29. avianlyric ◴[] No.44489737{6}[source]
There is a huge difference between an honest mistake by an employee, and clear employee misconduct.

Punishing employees for making honest mistakes, where appropriate process should have prevented error, is a horrific way to handle mistakes like this. It would be equivalent to personally punishing engineers every time they deployed code that contained bugs. Nobody would ever think that’s an acceptable thing to do, why on earth would think it’s acceptable to punish customer service staff in a similar manner?

replies(1): >>44497721 #
30. adrian_b ◴[] No.44497721{7}[source]
This was not a honest mistake.

It was completely reckless behavior, even if the guilt was distributed both on the employee who has not checked whether the information sent to external parties is information to which access is permitted for them and on the employees who did not implement a system that would check automatically for such mistakes.

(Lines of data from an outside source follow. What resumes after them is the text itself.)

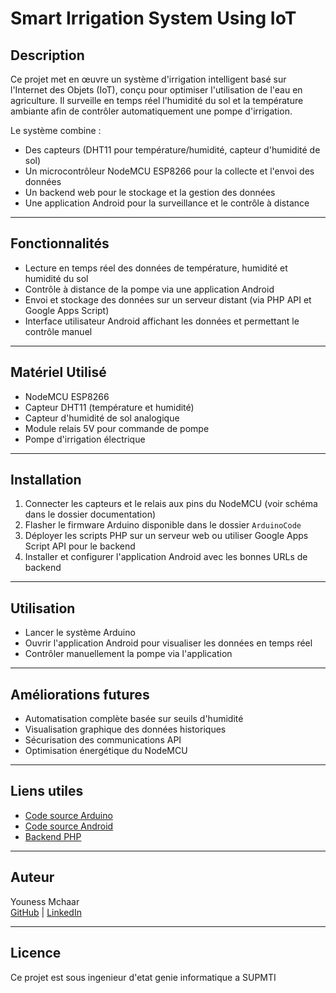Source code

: # Smart Irrigation System Using IoT

## Description

Ce projet met en œuvre un système d'irrigation intelligent basé sur l'Internet des Objets (IoT), conçu pour optimiser l'utilisation de l'eau en agriculture. Il surveille en temps réel l'humidité du sol et la température ambiante afin de contrôler automatiquement une pompe d'irrigation.

Le système combine :
- Des capteurs (DHT11 pour température/humidité, capteur d'humidité de sol)
- Un microcontrôleur NodeMCU ESP8266 pour la collecte et l'envoi des données
- Un backend web pour le stockage et la gestion des données
- Une application Android pour la surveillance et le contrôle à distance

---

## Fonctionnalités

- Lecture en temps réel des données de température, humidité et humidité du sol
- Contrôle à distance de la pompe via une application Android
- Envoi et stockage des données sur un serveur distant (via PHP API et Google Apps Script)
- Interface utilisateur Android affichant les données et permettant le contrôle manuel

---

## Matériel Utilisé

- NodeMCU ESP8266
- Capteur DHT11 (température et humidité)
- Capteur d'humidité de sol analogique
- Module relais 5V pour commande de pompe
- Pompe d'irrigation électrique

---

## Installation

1. Connecter les capteurs et le relais aux pins du NodeMCU (voir schéma dans le dossier documentation)
2. Flasher le firmware Arduino disponible dans le dossier `ArduinoCode`
3. Déployer les scripts PHP sur un serveur web ou utiliser Google Apps Script API pour le backend
4. Installer et configurer l'application Android avec les bonnes URLs de backend

---

## Utilisation

- Lancer le système Arduino
- Ouvrir l'application Android pour visualiser les données en temps réel
- Contrôler manuellement la pompe via l'application

---

## Améliorations futures

- Automatisation complète basée sur seuils d'humidité
- Visualisation graphique des données historiques
- Sécurisation des communications API
- Optimisation énergétique du NodeMCU

---

## Liens utiles

- [Code source Arduino](./ArduinoCode)
- [Code source Android](./AndroidApp)
- [Backend PHP](./BackendPHP)

---

## Auteur

Youness Mchaar  
[GitHub](https://github.com/yunesmchaar) | [LinkedIn](https://www.linkedin.com/in/mchaar-youness-730172310/)

---

## Licence

Ce projet est sous ingenieur d'etat genie informatique a SUPMTI
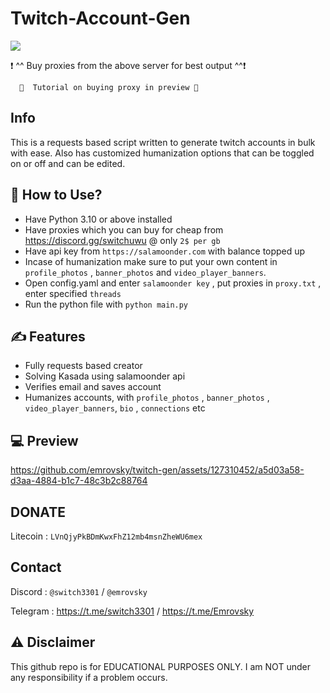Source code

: # Twitch-Account-Gen


<a href="https://discord.gg/switchuwu"><img src="https://discordapp.com/api/guilds/1241323594567520337/widget.png?style=banner2"></a>

❗️  ^^ Buy proxies from the above server for best output  ^^❗️

      👾  Tutorial on buying proxy in preview 👾


## Info

This is a requests based script written to generate twitch accounts in bulk with ease.
Also has customized humanization options that can be toggled on or off and can be edited.

## 👾 How to Use? 

- Have Python 3.10 or above installed
- Have proxies which you can buy for cheap from https://discord.gg/switchuwu @ only `2$ per gb`
- Have api key from  `https://salamoonder.com` with balance topped up
- Incase of humanization make sure to put your own content in `profile_photos` , `banner_photos` and `video_player_banners`.
- Open config.yaml and enter `salamoonder key` , put proxies in `proxy.txt` , enter specified `threads`
- Run the python file with `python main.py`

## ✍️ Features
- Fully requests based creator
- Solving Kasada using salamoonder api
- Verifies email and saves account
- Humanizes accounts, with  `profile_photos` , `banner_photos` , `video_player_banners`, `bio` , `connections` etc

## 💻 Preview



https://github.com/emrovsky/twitch-gen/assets/127310452/a5d03a58-d3aa-4884-b1c7-48c3b2c88764



## DONATE
Litecoin : `LVnQjyPkBDmKwxFhZ12mb4msnZheWU6mex` 

## Contact
Discord : `@switch3301`  / `@emrovsky`

Telegram : https://t.me/switch3301 / https://t.me/Emrovsky

## ⚠️ Disclaimer
This github repo is for EDUCATIONAL PURPOSES ONLY. I am NOT under any responsibility if a problem occurs.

Moreover, the attempt made by multiple bank employees to hide the incident, instead of taking responsibility for it, has amply demonstrated that only a financial punishment that would have affected them personally would have caused them to act carefully in the future.

Also, the guilty bank employee was not some poor customer service staff, but she appeared to have a senior position, handling the accounts of a very big multinational company, which was my employer at the time.

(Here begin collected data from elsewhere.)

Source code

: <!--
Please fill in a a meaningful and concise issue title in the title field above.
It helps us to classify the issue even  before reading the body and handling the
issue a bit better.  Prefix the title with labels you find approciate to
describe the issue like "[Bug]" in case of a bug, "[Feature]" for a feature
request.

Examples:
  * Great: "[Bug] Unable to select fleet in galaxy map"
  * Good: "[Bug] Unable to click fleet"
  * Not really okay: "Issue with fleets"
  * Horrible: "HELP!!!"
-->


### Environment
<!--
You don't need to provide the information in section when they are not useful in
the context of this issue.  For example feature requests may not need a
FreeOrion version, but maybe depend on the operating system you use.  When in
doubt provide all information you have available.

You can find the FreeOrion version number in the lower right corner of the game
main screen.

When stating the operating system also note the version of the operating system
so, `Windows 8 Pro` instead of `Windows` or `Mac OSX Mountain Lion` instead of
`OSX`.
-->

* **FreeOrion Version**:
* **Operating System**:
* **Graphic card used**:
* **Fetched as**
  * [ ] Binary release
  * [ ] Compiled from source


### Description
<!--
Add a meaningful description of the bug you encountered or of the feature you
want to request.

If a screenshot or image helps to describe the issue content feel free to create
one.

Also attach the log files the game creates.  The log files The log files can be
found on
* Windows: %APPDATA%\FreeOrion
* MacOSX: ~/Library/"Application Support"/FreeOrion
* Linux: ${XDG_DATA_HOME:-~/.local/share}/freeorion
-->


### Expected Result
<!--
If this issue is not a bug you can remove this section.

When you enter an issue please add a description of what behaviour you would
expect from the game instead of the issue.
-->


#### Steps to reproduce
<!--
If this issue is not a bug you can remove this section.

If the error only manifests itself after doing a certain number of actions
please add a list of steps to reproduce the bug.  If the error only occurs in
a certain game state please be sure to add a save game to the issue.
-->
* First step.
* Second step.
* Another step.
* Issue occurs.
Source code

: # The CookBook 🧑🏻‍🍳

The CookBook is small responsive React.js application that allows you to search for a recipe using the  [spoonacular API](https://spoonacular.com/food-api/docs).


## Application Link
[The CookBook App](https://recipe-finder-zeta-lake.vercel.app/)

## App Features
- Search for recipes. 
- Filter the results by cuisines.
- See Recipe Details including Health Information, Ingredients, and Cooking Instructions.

I have little doubt that trying to hide such incidents is the normal behavior for banks, unlike the poster to which I have replied said, i.e. they take seriously things like banking secrecy only if they are caught.

It was an unlikely occurrence that I happened to also have access to the documents where my personal information was included, so I could discover what the bank has done. In most such cases it is likely that the account owner never becomes aware that the bank has leaked confidential information.

replies(1): >>44498685 #
31. avianlyric ◴[] No.44498685{8}[source]
Has it occurred to you that personally punishing employees would just create further incentive to hide errors? You just create a culture of fear, where any attempt to acknowledge mistakes and learn from them is punished rather than rewarded.

I have no idea why you think inflicting financial penalties on employees would result in better outcomes. You only need to look at some highly avoidable transit disasters in Japan to understand why a model of punishment produces worse outcomes, not better.

https://en.m.wikipedia.org/wiki/Amagasaki_derailment

There is a reason we have regulators (or at least we do in the UK). I can assure you that if this had happened in the UK, and the complaint raised to the Financial Ombudsman (FOS), there would have been hefty financial punishment for the bank. If there were repeated infractions, the FCA would step in to investigate, and possibly personally punish C-suite leaders for failing to build the needed processes and culture to both prevent, and learn from mistakes like this.

And I’m not speaking about theory, I’m speaking from personal experience. I know exactly what it’s like to be on the pointy end of both the FOS and FCAs gaze. It’s not a comfortable position for any team in any bank, and even less comfortable for senior leaders.

32. avianlyric ◴[] No.44498731{4}[source]
Evidence suggests they’re about as neutral as you could hope.

It’s not like Google search is some kind special tool used only by the elite. It’s pretty trivial for political scientists to pump queries into Google and measure the results. Which is exactly what many have done.

There’s been plenty of independent research into political bias of Google search results, and plenty of lawsuits that have gone fishing via discovery for internal evidence of bias. As yet, nobody has found a smoking gun, or any real evidence of search result bias (on a political axis, the same can be said for commercial gain).

There are many problems with Google, and Google search. Google as an org isn’t politically neutral (although I have no idea how they could be). But political bias in their results isn’t one of those problems.

replies(1): >>44502524 #
33. SV_BubbleTime ◴[] No.44502524{5}[source]
Maybe you haven’t followed…

The CEO hosted a cry session about broken hearts and how they as a company would resist when Trump won in 2016.

The black nazis, female popes, etc. No, Google isn’t neutral.